Rossum R&D: Moving RabbitMQ from Bitnami’s Catalog

It is sad to see an excellent open-source project close its doors and unfortunately that is what is happening with Bitnami’s (now owned by Broadcom) open container & chart catalog. We too were using several of their charts and images within Rossum’s infrastructure. As the price for their new commercial offering is a bit too steep for a startup like us, we have been busy migrating away. In this post I would like to detail the process we took to switch our RabbitMQ clusters away from Bitnami charts and images and onto the images published by the Rabbitmq opensource project.

Step 1: What do we migrate?

We are deploying RabbitMQ clusters via the RabbitMQ Kubernetes Cluster Operator and configuring it via RabbitMQ Kubernetes Topology Operator. Each deployed cluster also uses a specific container image for it’s nodes. That means we need to migrate:

  1. Cluster Operator & Topology Operator Helm chart
  2. Cluster Operator container image
  3. Topology Operator container image
  4. Container images of each RMQ cluster we run

Step 2: Remove the helm chart

We can quite easily remove the Helm chart by rendering it down to a simple kubernetes yaml file containing all the managed resources that you can deploy to your cluster directly without helm (e.g., using Flux CD, like we do).

helm template rabbitmq-cluster-operator bitnami/rabbitmq-cluster-operator --version 4.4.25 --namespace rabbitmq-system --set commonLabels.rossum\\.ai/owner=sre --set clusterOperator.replicaCount=2 --set useCertManager=true --set msgTopologyOperator.replicaCount=2 --include-crds > upstream-resources.yaml

Step 3: Replace the helm-generated manifests with open-source release files

The problem with keeping the file like this is maintenance. Manually replacing parts of it when time for update comes is not feasible for us. That is why we replaced the upstream-resources.yaml file with the resource files published by the RabbitMQ project. Those are regularly updated and maintained and we can easily update them as a whole. Unfortunately they do not solve all our issues.

By carefully comparing (and breaking the develop environment on our first try 🙈) the two manifests, we found out several crucial differences. Namely the manifests we are switching to don’t support some features we need out of the box:

  1. Running operators with multiple replicas
  2. Ensuring the operators stay running with PDBs
  3. Allowing apps and users with admin/edit/view roles to access RabbitMQ custom resources

(The list of missing features might differ for you because everyone’s needs are different and everyone uses different chart values.)
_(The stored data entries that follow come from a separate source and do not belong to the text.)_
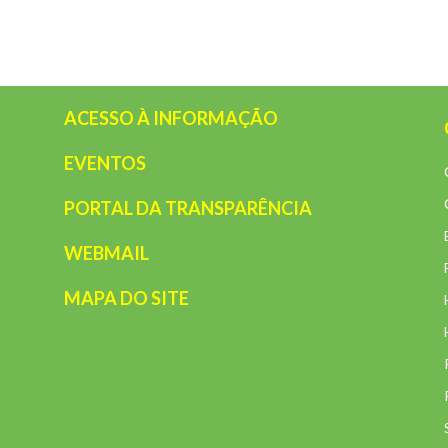
ACESSO À INFORMAÇÃO
EVENTOS
PORTAL DA TRANSPARÊNCIA
WEBMAIL
MAPA DO SITE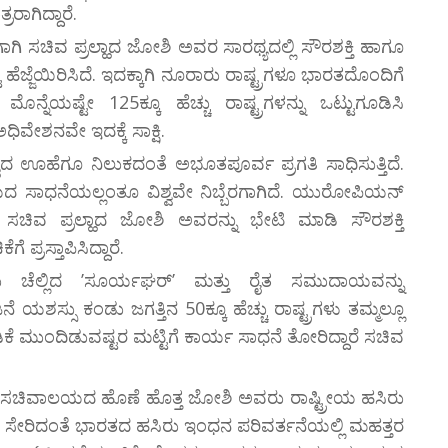
ರಾಗಿದ್ದಾರೆ.
ತೆಗಾಗಿ ಸಚಿವ ಪ್ರಲ್ಹಾದ ಜೋಶಿ ಅವರ ಸಾರಥ್ಯದಲ್ಲಿ ಸೌರಶಕ್ತಿ ಹಾಗೂ
ಜ್ಜೆಯಿರಿಸಿದೆ. ಇದಕ್ಕಾಗಿ ನೂರಾರು ರಾಷ್ಟ್ರಗಳೂ ಭಾರತದೊಂದಿಗೆ
ನೆಯಷ್ಟೇ 125ಕ್ಕೂ ಹೆಚ್ಚು ರಾಷ್ಟ್ರಗಳನ್ನು ಒಟ್ಟುಗೂಡಿಸಿ
ವೇಶನವೇ ಇದಕ್ಕೆ ಸಾಕ್ಷಿ.
್ವದ ಊಹೆಗೂ ನಿಲುಕದಂತೆ ಅಭೂತಪೂರ್ವ ಪ್ರಗತಿ ಸಾಧಿಸುತ್ತಿದೆ.
 ಸಾಧನೆಯಲ್ಲಂತೂ ವಿಶ್ವವೇ ನಿಬ್ಬೆರಗಾಗಿದೆ. ಯುರೋಪಿಯನ್
ು ಸಚಿವ ಪ್ರಲ್ಹಾದ ಜೋಶಿ ಅವರನ್ನು ಭೇಟಿ ಮಾಡಿ ಸೌರಶಕ್ತಿ
 ಪ್ರಸ್ತಾಪಿಸಿದ್ದಾರೆ.
 ಚೆಲ್ಲಿದ ʼಸೂರ್ಯಘರ್ʼ ಮತ್ತು ರೈತ ಸಮುದಾಯವನ್ನು
ಸ್ಸು ಕಂಡು ಜಗತ್ತಿನ 50ಕ್ಕೂ ಹೆಚ್ಚು ರಾಷ್ಟ್ರಗಳು ತಮ್ಮಲ್ಲೂ
ೆ ಮುಂದಿಡುವಷ್ಟರ ಮಟ್ಟಿಗೆ ಕಾರ್ಯ ಸಾಧನೆ ತೋರಿದ್ದಾರೆ ಸಚಿವ
 ಸಚಿವಾಲಯದ ಹೊಣೆ ಹೊತ್ತ ಜೋಶಿ ಅವರು ರಾಷ್ಟ್ರೀಯ ಹಸಿರು
ಸೇರಿದಂತೆ ಭಾರತದ ಹಸಿರು ಇಂಧನ ಪರಿವರ್ತನೆಯಲ್ಲಿ ಮಹತ್ತರ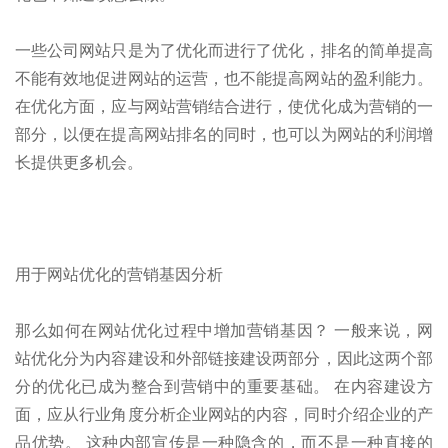
一些公司网站只是为了优化而进行了优化，排名的简单提高
不能有效地促进网站的运营，也不能提高网站的盈利能力。
在优化方面，应与网站营销结合进行，使优化成为营销的一
部分，以便在提高网站排名的同时，也可以为网站的利润增
长提供更多机会。
用于网站优化的营销基因分析
那么如何在网站优化过程中增加营销基因？ 一般来说，网
站优化分为内容建设和外部链接建设两部分，因此这两个部
分的优化已成为整合到营销中的重要基础。 在内容建设方
面，应从行业角度分析企业网站的内容，同时介绍企业的产
品优势。 这种内部宣传是一种隐含的，而不是一种直接的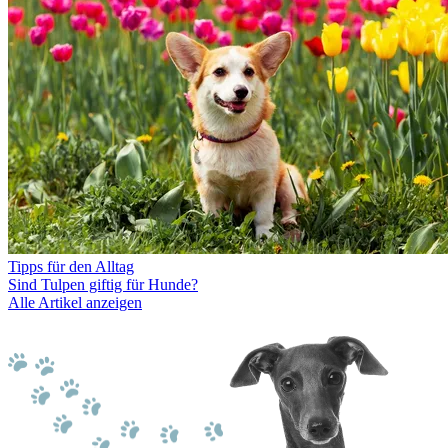
Tipps für den Alltag
Sind Tulpen giftig für Hunde?
Alle Artikel anzeigen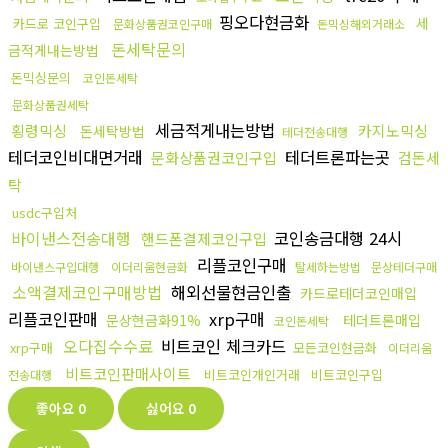
핑오다현금화
세
카드로 코인구입
문화상품권코인구매
돈믹싱해외거래소
돈세탁문의
금적게내는방법
돈믹싱문의
코인돈세탁
문화상품권세탁
세금적게내는방법
횡령믹싱
카지노믹싱
돈세탁방법
테더전송대행
테더코인비대면거래
테더트론파는곳
문화상품권코인구입
검돈세
탁
usdc구입처
바이낸스전송대행
코인송금대행 24시
핸드폰결제코인구입
리플코인구매
바이낸스구입대행
이더리움현금화
탈세하는방법
문상테더구매
소액결제코인구매방법
해외선물현금인출
카드로테더코인매입
리플코인판매
xrp구매
문상현금화91%
테더트론매입
코인돈세탁
오다집수수료
비트코인 체크카드
xrp구매
모든코인현금화
이더리움
비트코인판매사이트
비트코인개인거래
비트코인구입
전송대행
좋아요
0
싫어요
0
Fortunately we can add what is missing with the power of Kustomize and avoid having to edit the manifest file we will be replacing during each upgrade. You can find the result in this repository.

Step 4: Applying the operator changes

Now is the time to carefully deploy the new manifests. You will likely hit an error similar to this one:

Deployment/rabbitmq-system/rabbitmq-cluster-operator dry-run failed (Invalid): Deployment.apps "rabbitmq-cluster-operator" is invalid: spec.selector: Invalid value: v1.LabelSelector{MatchLabels:map[string]string{"app.kubernetes.io/component":"rabbitmq-operator", "app.kubernetes.io/instance":"rabbitmq-cluster-operator", "app.kubernetes.io/name":"rabbitmq-cluster-operator"}, MatchExpressions:[]v1.LabelSelectorRequirement(nil)}: field is immutable

The new manifests have a different labeling convention, and Kubernetes doesn’t support changing labels in Deployment selectors. The easiest way to fix the error is by removing the old deployment before reapplying the new manifests:

kubectl delete deployment -n rabbitmq-system rabbitmq-cluster-operator

This will cause a short operator (not RMQ cluster) outage but that shouldn’t matter much unless you are creating / destroying whole RMQ clusters often. After the operators restart they will be running with the images published by the RabbitMQ project instead of the ones managed by Bitnami.

Step 5: Replacing images of running RMQ clusters

We are now at a stage where both operators are completely migrated and new RabbitMQ clusters you create will use RabbitMQ project container images by default. What remains to be done is switching your existing clusters to the new images too.

This operation is quite simple but requires rolling cluster restart. All you have to do is modify the spec.image field of each RabbitmqCluster resource you have. You should make sure to use the same version number you ran before.

kubectl patch rabbitmqcluster cluster \
  --type='merge' -p '{"spec":{"image":"rabbitmq:4.1.3-management"}}'

Done!

Now you can endure the chaos that came on August 28th in peace.